Start of SUPPLIED TEXT

- Born: 1982 or 1983 (age 42–43) London, United Kingdom
- Education: Emerson College (BA)
- Alma mater: Emerson College
- Occupations: Restaurant critic, journalist, writer
- Employer(s): The Village Voice, New York Times, Bloomberg L.P.
- Website: www.tejalrao.com

= Tejal Rao =

Restaurant critic and writer

Tejal Rao (born ) is a restaurant critic, recipe developer and writer based in Los Angeles. She is one of the two chief restaurant critics for The New York Times. In 2018, she was named the first California restaurant critic for The New York Times. In 2021, she was named editor of the New York Times subscription cooking newsletter The Veggie.

== Early life and education ==
Rao was born in London, but lived in Kuwait, Sudan, and France during her youth before settling in Cobb County, Georgia as a teenager. Rao's mother was born in Uganda and her father was born in India.

Rao attended Emerson College, where she earned a BA in literature.

== Career ==
In 2012, Rao joined The Village Voice as a food critic. In 2013, Rao won the James Beard Foundation’s Craig Claiborne Distinguished Restaurant Review Award for her work for The Village Voice.

End of SUPPLIED TEXT
Start of RAW DATA

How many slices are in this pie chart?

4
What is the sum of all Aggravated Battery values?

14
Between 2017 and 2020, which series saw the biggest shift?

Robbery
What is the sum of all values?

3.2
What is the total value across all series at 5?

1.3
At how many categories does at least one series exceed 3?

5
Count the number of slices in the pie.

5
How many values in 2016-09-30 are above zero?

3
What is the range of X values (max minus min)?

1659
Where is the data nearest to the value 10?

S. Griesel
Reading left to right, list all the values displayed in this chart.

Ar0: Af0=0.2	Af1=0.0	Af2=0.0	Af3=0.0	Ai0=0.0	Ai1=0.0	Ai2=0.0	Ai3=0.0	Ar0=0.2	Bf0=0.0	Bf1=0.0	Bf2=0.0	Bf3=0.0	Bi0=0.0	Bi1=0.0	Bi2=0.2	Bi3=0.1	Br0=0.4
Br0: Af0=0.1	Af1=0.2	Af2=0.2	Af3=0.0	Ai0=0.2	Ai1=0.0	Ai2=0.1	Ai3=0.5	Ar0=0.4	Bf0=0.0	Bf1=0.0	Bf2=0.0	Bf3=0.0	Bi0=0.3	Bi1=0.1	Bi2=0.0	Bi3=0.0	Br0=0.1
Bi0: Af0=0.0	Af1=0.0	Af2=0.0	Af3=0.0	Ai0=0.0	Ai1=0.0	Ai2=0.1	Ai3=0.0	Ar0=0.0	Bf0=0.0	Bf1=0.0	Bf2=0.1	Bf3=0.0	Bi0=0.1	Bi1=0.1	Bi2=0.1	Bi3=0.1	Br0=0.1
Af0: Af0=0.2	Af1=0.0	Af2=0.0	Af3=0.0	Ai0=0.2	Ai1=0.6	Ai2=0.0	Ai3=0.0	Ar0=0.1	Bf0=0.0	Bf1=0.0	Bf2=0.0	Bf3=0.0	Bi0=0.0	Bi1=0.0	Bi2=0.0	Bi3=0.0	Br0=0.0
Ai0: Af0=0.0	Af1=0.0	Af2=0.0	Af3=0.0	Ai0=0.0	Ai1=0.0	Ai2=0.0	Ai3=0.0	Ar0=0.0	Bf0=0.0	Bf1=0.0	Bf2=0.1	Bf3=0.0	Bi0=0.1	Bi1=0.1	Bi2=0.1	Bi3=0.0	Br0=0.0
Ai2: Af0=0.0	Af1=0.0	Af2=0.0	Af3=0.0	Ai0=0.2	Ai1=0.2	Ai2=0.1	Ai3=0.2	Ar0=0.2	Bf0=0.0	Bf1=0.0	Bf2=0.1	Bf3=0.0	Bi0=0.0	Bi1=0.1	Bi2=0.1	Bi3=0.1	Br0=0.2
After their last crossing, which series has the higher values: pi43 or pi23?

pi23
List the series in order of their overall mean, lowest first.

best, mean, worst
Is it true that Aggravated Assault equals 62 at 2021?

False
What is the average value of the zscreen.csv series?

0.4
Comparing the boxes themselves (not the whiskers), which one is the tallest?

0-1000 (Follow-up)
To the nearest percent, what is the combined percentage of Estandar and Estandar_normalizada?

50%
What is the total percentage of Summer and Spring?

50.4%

End of RAW DATA

WHAT TO DO: According to the Tejal Rao biography, which publication did Rao join as a food critic in 2012?

OUTPUT OF THE TASK: The Village Voice.